**PROVIDED TEXT**
Estimation of Stand-level Above Ground Biomass in Intact Tropical Rain Forests of Brunei using Airborne LiDAR data  

Yoon, Mihae (Division of Environment Science and Ecological Engineering, Korea University)
Kim, Eunji (Department of Climate Environment, Graduate School of Life & Environmental Sciences, Korea University)
Kwak, Doo-Ahn (Korea Forest Conservation Association)
Lee, Woo-Kyun (Division of Environment Science and Ecological Engineering, Korea University)
Lee, Jong-Yeol (Division of Environment Science and Ecological Engineering, Korea University)
Kim, Moon-Il (Division of Environment Science and Ecological Engineering, Korea University)
Lee, Sohye (Division of Environment Science and Ecological Engineering, Korea University)
Son, Yowhan (Division of Environment Science and Ecological Engineering, Korea University)
Salim, Kamariah Abu (Biology Department, Kuala Belalong Field Studies Centre, Universiti Brunei Darussalam)

**RECORDED INFORMATION**
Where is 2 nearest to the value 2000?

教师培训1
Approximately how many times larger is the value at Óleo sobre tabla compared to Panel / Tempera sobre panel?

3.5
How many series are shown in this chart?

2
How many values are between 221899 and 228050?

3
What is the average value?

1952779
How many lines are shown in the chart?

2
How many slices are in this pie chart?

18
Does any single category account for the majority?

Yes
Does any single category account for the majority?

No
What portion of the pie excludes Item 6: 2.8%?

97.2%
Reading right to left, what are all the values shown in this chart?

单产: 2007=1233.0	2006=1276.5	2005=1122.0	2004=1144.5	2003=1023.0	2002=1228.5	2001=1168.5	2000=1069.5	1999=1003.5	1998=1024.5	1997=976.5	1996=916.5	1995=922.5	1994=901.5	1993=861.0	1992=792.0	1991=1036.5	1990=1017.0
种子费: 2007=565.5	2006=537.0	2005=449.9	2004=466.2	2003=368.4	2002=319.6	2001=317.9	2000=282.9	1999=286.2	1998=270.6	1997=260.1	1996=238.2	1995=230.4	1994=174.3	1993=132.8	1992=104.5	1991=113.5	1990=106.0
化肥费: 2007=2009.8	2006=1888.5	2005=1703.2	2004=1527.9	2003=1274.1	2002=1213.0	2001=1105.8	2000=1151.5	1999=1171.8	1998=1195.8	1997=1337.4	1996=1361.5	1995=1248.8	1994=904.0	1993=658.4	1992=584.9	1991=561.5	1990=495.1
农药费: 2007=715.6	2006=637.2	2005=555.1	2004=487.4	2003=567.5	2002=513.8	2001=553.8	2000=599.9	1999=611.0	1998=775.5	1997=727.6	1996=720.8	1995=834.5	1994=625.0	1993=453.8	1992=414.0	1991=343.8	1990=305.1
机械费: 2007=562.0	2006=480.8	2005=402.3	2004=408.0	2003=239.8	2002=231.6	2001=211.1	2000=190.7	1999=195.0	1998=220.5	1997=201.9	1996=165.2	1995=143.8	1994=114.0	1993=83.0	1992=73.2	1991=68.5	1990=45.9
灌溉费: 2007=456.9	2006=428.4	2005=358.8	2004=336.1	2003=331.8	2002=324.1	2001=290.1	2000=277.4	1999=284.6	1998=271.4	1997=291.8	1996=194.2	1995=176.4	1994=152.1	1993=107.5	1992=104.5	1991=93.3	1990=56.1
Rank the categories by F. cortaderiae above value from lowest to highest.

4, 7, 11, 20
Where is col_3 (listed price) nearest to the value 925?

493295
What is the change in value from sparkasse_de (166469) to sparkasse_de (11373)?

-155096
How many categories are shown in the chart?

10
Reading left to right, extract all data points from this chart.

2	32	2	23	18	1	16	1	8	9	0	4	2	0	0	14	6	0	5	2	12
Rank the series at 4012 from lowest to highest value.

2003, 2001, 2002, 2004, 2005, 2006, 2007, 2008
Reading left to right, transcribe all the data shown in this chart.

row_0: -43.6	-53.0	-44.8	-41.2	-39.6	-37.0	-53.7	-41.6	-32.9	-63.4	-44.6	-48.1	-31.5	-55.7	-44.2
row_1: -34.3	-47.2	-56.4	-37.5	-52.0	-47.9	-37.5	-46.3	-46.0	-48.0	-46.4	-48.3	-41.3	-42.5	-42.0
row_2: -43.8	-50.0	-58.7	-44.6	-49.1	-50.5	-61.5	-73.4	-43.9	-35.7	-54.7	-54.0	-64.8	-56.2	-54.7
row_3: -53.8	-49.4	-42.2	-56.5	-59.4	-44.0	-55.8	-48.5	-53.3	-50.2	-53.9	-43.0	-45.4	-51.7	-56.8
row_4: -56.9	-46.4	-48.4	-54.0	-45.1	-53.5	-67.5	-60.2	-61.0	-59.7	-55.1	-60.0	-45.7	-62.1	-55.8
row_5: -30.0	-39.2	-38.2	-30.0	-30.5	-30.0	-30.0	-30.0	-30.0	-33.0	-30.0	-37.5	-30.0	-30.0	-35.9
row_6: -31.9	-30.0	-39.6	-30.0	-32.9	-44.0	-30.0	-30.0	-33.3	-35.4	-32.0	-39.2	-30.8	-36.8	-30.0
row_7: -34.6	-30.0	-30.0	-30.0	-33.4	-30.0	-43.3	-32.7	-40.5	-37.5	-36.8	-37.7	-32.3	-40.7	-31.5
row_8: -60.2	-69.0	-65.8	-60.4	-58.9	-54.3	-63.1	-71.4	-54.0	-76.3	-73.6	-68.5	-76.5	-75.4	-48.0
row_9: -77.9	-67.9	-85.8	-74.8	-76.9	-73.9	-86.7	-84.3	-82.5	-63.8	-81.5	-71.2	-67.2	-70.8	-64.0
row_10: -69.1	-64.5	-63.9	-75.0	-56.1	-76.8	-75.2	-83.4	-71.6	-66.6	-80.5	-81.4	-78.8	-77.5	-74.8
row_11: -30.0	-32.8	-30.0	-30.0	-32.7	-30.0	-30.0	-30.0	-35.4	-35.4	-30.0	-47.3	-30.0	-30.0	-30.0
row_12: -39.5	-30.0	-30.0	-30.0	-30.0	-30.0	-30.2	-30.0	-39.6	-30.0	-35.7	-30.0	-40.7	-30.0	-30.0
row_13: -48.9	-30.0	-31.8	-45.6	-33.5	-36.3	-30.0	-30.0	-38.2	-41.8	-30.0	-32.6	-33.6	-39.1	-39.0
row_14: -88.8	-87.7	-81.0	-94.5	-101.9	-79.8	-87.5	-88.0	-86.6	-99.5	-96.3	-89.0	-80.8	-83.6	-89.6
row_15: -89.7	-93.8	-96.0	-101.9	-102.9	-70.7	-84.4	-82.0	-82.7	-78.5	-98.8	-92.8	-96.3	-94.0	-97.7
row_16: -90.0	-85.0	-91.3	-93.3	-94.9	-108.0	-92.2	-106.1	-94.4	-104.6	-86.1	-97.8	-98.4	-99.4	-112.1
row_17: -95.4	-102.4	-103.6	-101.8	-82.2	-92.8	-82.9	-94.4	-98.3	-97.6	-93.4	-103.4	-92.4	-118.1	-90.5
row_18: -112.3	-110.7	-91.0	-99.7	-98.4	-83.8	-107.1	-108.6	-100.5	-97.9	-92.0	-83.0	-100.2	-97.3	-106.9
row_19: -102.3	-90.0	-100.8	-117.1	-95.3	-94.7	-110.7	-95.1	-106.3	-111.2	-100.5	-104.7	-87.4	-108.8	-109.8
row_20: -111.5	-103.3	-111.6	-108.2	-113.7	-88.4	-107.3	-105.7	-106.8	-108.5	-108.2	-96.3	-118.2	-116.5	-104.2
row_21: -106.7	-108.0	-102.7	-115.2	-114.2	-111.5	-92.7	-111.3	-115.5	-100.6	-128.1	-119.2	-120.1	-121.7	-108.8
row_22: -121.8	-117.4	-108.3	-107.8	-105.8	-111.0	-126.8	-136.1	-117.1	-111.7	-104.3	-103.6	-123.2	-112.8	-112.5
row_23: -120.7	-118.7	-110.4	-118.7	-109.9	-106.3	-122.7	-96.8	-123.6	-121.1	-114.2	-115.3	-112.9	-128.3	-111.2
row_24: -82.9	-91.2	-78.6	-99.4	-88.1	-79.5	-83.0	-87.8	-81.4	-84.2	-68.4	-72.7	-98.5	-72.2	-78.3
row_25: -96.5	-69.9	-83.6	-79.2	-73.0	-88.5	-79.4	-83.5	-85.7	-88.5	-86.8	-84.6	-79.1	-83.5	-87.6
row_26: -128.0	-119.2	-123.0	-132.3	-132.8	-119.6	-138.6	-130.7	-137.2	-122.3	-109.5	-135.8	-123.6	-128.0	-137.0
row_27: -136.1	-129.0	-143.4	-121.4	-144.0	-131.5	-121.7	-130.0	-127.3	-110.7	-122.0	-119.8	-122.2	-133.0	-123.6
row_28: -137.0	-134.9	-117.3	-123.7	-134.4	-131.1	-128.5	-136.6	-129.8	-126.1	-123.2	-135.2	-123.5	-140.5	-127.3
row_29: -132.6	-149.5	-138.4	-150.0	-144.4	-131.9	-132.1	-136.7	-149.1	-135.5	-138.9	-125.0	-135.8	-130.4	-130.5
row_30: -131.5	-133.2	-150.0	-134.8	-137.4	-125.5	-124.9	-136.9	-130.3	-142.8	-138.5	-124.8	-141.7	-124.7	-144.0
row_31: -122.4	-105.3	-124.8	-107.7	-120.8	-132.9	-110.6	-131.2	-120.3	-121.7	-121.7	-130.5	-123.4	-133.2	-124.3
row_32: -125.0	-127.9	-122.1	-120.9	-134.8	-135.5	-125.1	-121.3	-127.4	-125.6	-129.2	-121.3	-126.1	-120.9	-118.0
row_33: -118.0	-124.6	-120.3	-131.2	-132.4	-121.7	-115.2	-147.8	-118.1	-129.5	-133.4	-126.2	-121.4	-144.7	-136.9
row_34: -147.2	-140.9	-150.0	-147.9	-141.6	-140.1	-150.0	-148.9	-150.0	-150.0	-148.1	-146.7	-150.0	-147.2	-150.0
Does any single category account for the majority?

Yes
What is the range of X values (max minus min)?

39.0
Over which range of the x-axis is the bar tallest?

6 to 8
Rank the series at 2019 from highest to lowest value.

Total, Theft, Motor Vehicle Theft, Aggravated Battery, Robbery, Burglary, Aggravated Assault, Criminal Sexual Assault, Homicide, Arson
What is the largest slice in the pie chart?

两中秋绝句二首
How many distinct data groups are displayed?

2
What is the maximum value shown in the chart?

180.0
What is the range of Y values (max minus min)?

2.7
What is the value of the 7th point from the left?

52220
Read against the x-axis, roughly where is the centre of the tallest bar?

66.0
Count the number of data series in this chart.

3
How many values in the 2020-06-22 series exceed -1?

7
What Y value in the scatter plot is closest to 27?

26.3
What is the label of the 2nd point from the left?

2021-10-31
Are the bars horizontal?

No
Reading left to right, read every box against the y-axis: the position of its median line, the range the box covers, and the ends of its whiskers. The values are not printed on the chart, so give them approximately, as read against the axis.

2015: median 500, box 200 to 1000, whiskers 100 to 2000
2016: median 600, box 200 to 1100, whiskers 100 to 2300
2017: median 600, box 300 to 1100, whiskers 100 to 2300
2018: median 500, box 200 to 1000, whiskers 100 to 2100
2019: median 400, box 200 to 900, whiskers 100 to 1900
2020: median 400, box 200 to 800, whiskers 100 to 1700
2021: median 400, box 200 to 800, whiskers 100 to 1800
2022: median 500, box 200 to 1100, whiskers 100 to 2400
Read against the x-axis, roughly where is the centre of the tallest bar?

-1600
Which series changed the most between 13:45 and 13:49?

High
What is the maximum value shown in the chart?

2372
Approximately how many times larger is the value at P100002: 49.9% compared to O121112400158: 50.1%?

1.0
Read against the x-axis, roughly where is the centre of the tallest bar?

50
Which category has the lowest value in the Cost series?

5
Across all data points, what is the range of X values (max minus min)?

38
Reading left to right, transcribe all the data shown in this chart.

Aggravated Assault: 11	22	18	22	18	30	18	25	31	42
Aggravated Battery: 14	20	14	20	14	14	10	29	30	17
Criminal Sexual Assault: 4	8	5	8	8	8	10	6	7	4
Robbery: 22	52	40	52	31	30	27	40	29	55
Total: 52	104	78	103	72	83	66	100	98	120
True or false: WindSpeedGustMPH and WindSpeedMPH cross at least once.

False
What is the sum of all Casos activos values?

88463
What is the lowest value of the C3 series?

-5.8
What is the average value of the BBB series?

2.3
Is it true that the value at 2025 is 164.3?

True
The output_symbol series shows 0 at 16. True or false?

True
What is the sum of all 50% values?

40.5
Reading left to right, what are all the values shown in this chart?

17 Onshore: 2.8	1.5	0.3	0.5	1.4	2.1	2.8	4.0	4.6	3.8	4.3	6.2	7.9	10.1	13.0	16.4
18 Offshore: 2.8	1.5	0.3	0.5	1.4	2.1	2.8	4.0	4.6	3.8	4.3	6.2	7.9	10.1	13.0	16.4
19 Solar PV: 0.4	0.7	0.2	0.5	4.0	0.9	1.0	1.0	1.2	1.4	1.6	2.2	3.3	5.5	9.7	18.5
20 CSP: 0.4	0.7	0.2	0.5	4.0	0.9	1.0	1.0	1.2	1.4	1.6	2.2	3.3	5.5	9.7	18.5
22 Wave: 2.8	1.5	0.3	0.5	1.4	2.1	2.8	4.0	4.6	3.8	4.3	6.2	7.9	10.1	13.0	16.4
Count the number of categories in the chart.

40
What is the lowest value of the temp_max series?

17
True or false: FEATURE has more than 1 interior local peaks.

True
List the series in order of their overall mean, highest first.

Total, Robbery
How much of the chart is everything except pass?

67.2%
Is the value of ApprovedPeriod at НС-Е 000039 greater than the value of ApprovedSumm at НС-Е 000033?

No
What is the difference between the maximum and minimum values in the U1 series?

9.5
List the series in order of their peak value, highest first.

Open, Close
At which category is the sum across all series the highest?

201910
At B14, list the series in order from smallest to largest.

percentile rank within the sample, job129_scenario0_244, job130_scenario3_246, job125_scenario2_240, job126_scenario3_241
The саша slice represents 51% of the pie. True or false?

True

**LIST OF TASKS**
[a] Copy the Brunei biomass text above word for word, from "Estimation of Stand-level" through "Sciences, Korea University)", inclusive.
[b] According to the Brunei biomass text above, which organization is Kwak, Doo-Ahn affiliated with?
[c] Extend the text on estimating forest biomass in Brunei with airborne LiDAR, beginning right after its final line.

**ANSWERS PER TASK**
[a]
Estimation of Stand-level Above Ground Biomass in Intact Tropical Rain Forests of Brunei using Airborne LiDAR data  

Yoon, Mihae (Division of Environment Science and Ecological Engineering, Korea University)
Kim, Eunji (Department of Climate Environment, Graduate School of Life & Environmental Sciences, Korea University)

[b] Korea Forest Conservation Association

[c]
Publication Information
Korean Journal of Remote Sensing / v.31, no.2, 2015 , pp. 127-136 More about this Journal
Abstract
This study aims to quantify the stand-level above ground biomass in intact tropical rain forest of Brunei using airborne LiDAR data. Twenty four sub-plots with the size of 0.09ha ($30m{\times}30m$) were located in the 25ha study area along the altitudinal gradients. Field investigated data (Diameter at Breast Height (DBH) and individual tree position data) in sub-plots were used. Digital Surface Model (DSM), Digital Terrain Model (DTM) and Canopy Height Model (CHM) were constructed using airborne LiDAR data. CHM was divided into 24 sub-plots and 12 LiDAR height metrics were built. Multiple regression equation between the variables extracted from the LiDAR data and biomass calculated by using a allometric equation was derived. Stand-level biomass estimated from LiDAR data were distributed from 155.81 Mg/ha to 597.21 Mg/ha with the mean value of 366.48 Mg/ha. R-square value of the verification analysis was 0.84.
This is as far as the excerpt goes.